CD – Glee #3 –Showstoppers

There’s this show on TV at the moment, you may have heard of it, or even caught an episode or two. It’s about a bunch of high school students who tend to burst into song several times per episode while suffering the injustices of the most deliciously offensive cheerleading coach ever to appear on screen…

What am I saying? The Glee phenomenon is well and truly upon us and in just one season has become a total cash cow for the producers. Aside from the show, we are now on the third full soundtrack, one EP (soon to be followed by another) and, to date, ninety singles. Not to mention the recent live stage show that’s been touring America.

The first half of season 1 mined a hugely diverse range of genres for the first two soundtracks, and the third volume, subtitled Showstoppers is no different. From the punk-rock of The All-American Rejects and the electro-pop of Lady Gaga, to the ‘80s power balladry of Bonnie Tyler and the alternative styles of Beck, and of course a sprinkling of show tunes, it’s all given the Glee treatment to varying degrees of success.

The title Showstoppers is a tad misleading. Of all three soundtracks this is probably the weakest collection of songs. That’s not to say it’s without its standouts though.

Lea Michele (Rachel Berry) absolutely nails Gives You Hell and Total Eclipse Of The Heart which should come as no surprise considering her track record of being able to sing pretty much anything on the show.

This time round however, the spotlight belongs to more than just Michele. Jane Lynch (Sue Sylvester) is given her first soundtrack appearance, and while she is auto-tuned within an inch of her life, her duet with Olivia Newton-John on Physical is a true guilty pleasure. Amber Riley (Mercedes Jones) is allowed to get her diva on with Beautiful which is a shame as her duet in the show with Naya Rivera (Santana) on The Boy Is Mine is far superior and is sadly not included here.

Chris Colfer shines on Rose’s Turn from Gypsy, belting out the line “everything’s coming up Kurt, everything’s coming up Hummel” with gay abandon.

With these standouts it’s a shame that songs such as Loser, Safety Dance, Give Up The Funk and A House Is Not A Home fall a little flat and certainly don’t live up to the title of Showstoppers.

What does lift this album from the first two is the impressive roster of guest stars.

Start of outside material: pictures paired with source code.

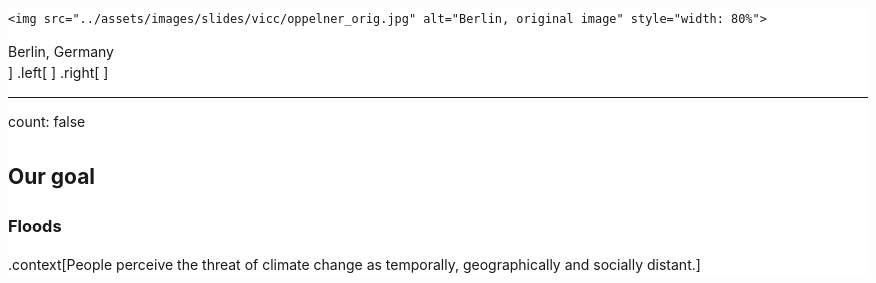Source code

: 	<img src="../assets/images/slides/vicc/oppelner_orig.jpg" alt="Berlin, original image" style="width: 80%">
  <figcaption>Berlin, Germany</figcaption>
</figure>
]
.left[
]
.right[
]

---

count: false

## Our goal
### Floods

.context[People perceive the threat of climate change as temporally, geographically and socially distant.]
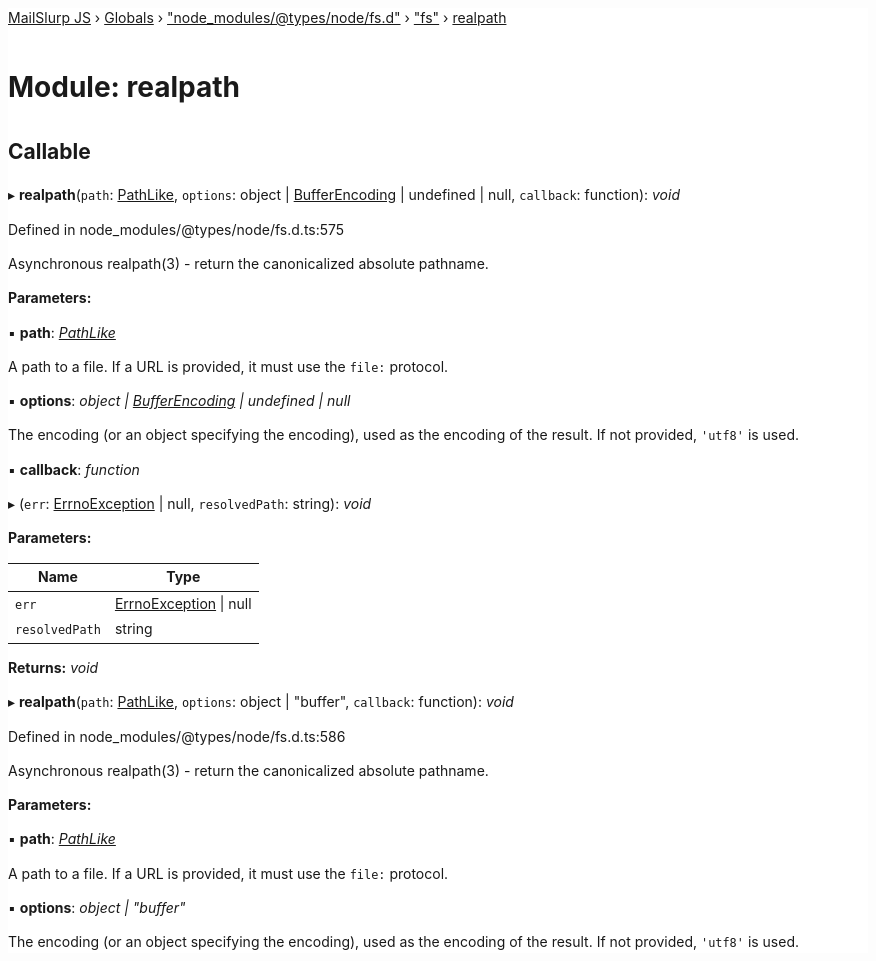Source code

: [MailSlurp JS](../README.md) › [Globals](../globals.md) › ["node_modules/@types/node/fs.d"](_node_modules__types_node_fs_d_.md) › ["fs"](_node_modules__types_node_fs_d_._fs_.md) › [realpath](_node_modules__types_node_fs_d_._fs_.realpath.md)

# Module: realpath

## Callable

▸ **realpath**(`path`: [PathLike](_node_modules__types_node_fs_d_._fs_.md#pathlike), `options`: object | [BufferEncoding](_node_modules__types_node_globals_d_.md#bufferencoding) | undefined | null, `callback`: function): *void*

Defined in node_modules/@types/node/fs.d.ts:575

Asynchronous realpath(3) - return the canonicalized absolute pathname.

**Parameters:**

▪ **path**: *[PathLike](_node_modules__types_node_fs_d_._fs_.md#pathlike)*

A path to a file. If a URL is provided, it must use the `file:` protocol.

▪ **options**: *object | [BufferEncoding](_node_modules__types_node_globals_d_.md#bufferencoding) | undefined | null*

The encoding (or an object specifying the encoding), used as the encoding of the result. If not provided, `'utf8'` is used.

▪ **callback**: *function*

▸ (`err`: [ErrnoException](../interfaces/_node_modules__types_node_globals_d_.nodejs.errnoexception.md) | null, `resolvedPath`: string): *void*

**Parameters:**

Name | Type |
------ | ------ |
`err` | [ErrnoException](../interfaces/_node_modules__types_node_globals_d_.nodejs.errnoexception.md) &#124; null |
`resolvedPath` | string |

**Returns:** *void*

▸ **realpath**(`path`: [PathLike](_node_modules__types_node_fs_d_._fs_.md#pathlike), `options`: object | "buffer", `callback`: function): *void*

Defined in node_modules/@types/node/fs.d.ts:586

Asynchronous realpath(3) - return the canonicalized absolute pathname.

**Parameters:**

▪ **path**: *[PathLike](_node_modules__types_node_fs_d_._fs_.md#pathlike)*

A path to a file. If a URL is provided, it must use the `file:` protocol.

▪ **options**: *object | "buffer"*

The encoding (or an object specifying the encoding), used as the encoding of the result. If not provided, `'utf8'` is used.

As well as Olivia Newton-John we are treated to the reappearance of Kristin Chenoweth, as well as the addition of her Wicked co-star Idina Menzel (her duet with Michele on Poker Face is great). Neil Patrick Harris shows up on Dream On (whoever would have thought back in the day that Doogie Howser could sing?), and of course Jonathan Groff (Jesse St. James) crops up on a couple of numbers.

Considering the success of the show and its accompanying musical merchandise, it’s safe to say that there will be a few more soundtracks to come. While Showstoppers shows a slight decline from the first two, there is still more than enough for any proud Gleek to sink their teeth into. Personally, I say bring on the next one!